Rápidamente Manfred se tumbó bajo mi
cuerpo, levantándome del colchón y logrando hundir su rostro entre
mis pequeños pechos. Sus pezones fueron todo suyos. Los lamió,
succionó, mordió y bebió sangre de ellos mientras Arion me
dominaba. Yo sólo podía gemir desquiciado clamando a los dioses que
ya habían muerto sepultados por el orgullo y la necedad del hombre,
por otras prácticas más irriosrias que creer en los espíritus de
los bosques o los mares, entretanto escuchaba a mi maestro gruñir
como si fuese el propio Minotario encerrado en los pasadizos de un
terrible laberinto.
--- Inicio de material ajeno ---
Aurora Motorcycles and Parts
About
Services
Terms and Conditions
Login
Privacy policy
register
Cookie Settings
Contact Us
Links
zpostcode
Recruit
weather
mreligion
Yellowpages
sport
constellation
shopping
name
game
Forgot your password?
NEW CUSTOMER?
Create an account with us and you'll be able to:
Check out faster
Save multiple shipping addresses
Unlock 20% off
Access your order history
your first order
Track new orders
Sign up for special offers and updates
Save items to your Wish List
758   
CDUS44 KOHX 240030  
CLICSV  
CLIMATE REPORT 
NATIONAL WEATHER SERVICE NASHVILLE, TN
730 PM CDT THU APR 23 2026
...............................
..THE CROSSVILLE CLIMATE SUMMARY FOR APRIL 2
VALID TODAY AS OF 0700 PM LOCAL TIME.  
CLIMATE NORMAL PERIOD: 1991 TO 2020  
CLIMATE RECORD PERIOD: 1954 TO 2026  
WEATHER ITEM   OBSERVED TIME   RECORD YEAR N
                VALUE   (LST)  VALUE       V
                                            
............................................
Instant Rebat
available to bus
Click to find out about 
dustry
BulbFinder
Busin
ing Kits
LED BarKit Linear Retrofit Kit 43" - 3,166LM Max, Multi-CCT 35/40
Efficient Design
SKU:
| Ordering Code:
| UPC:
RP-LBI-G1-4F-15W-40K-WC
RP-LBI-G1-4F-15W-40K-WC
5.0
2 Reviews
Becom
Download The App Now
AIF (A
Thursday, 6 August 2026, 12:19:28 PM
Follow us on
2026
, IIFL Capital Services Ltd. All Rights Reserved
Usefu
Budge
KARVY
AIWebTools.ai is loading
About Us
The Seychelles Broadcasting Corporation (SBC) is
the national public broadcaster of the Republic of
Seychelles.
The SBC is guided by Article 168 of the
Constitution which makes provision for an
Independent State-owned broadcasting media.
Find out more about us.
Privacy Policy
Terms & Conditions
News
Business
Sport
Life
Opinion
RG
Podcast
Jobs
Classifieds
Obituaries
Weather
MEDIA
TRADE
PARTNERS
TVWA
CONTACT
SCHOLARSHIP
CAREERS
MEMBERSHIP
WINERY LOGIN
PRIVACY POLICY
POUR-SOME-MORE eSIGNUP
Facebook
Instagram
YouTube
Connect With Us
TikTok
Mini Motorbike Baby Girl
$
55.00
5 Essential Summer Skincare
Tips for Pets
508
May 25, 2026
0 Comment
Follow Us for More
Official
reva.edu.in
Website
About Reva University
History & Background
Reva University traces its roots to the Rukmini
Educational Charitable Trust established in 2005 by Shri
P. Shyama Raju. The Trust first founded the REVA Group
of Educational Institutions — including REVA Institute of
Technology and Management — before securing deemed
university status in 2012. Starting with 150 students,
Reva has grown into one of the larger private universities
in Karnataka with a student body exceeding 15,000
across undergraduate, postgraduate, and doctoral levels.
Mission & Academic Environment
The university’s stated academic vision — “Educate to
Y era eso, un laberinto. Un maldito laberinto de
sensaciones.
Al cabo de unos minutos acabé
eyaculando manchando mis sábanas de blanco algodón, Arion no se
quedó atrás y Manfred se alejó para echar a correr lejos por si me
recuperaba de aquella terrible sugestión. Él, mi maestro y amo, me
giró para verme a los ojos como si fuese un Titán y yo un miserable
bajo su poder.
—Tú eres mi mujer, mi hombre, mi
artista, mi gladiador, mi empresaria y la locura misma. Sin embargo,
has olvidado que yo soy quien te domina, quien tiene aquí el bastón
de mando, y espero que con esto quede claro que no puedes hacer todo
lo que tú desees. Sigues siendo mi esclava en La Sangre—dijo antes
de bajarse de la cama y retirarse a descansar leyendo sus dichosos
libros sobre ajedrez.
Yo quedé allí recostado mirando de
reojo mi reflejo y sintiéndome completo, pero terriblemente hundido
por su trato grotesco. Aún así ansiaba otra vez, quería volver a
llamar su atención de ese modo, porque al fin había tomado otra vez
el territorio que tanto le pertenecía.